• _Description of the task_
Set down every line of text in the material below word for word, keeping the same line breaks, and leave the pictures out.

• _Entries shown_
========================================
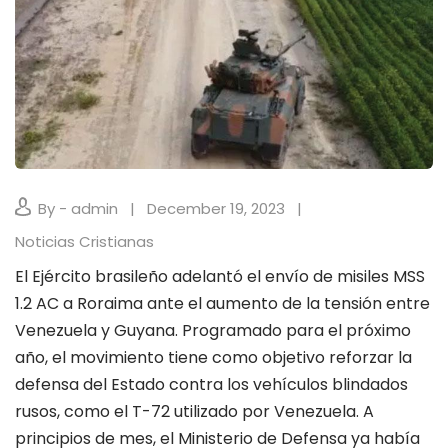
By - admin
December 19, 2023
Noticias Cristianas
El Ejército brasileño adelantó el envío de misiles MSS
1.2 AC a Roraima ante el aumento de la tensión entre
Venezuela y Guyana. Programado para el próximo
año, el movimiento tiene como objetivo reforzar la
defensa del Estado contra los vehículos blindados
rusos, como el T-72 utilizado por Venezuela. A
principios de mes, el Ministerio de Defensa ya había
========================================
• _Answer space_
By - admin
December 19, 2023
Noticias Cristianas
El Ejército brasileño adelantó el envío de misiles MSS
1.2 AC a Roraima ante el aumento de la tensión entre
Venezuela y Guyana. Programado para el próximo
año, el movimiento tiene como objetivo reforzar la
defensa del Estado contra los vehículos blindados
rusos, como el T-72 utilizado por Venezuela. A
principios de mes, el Ministerio de Defensa ya había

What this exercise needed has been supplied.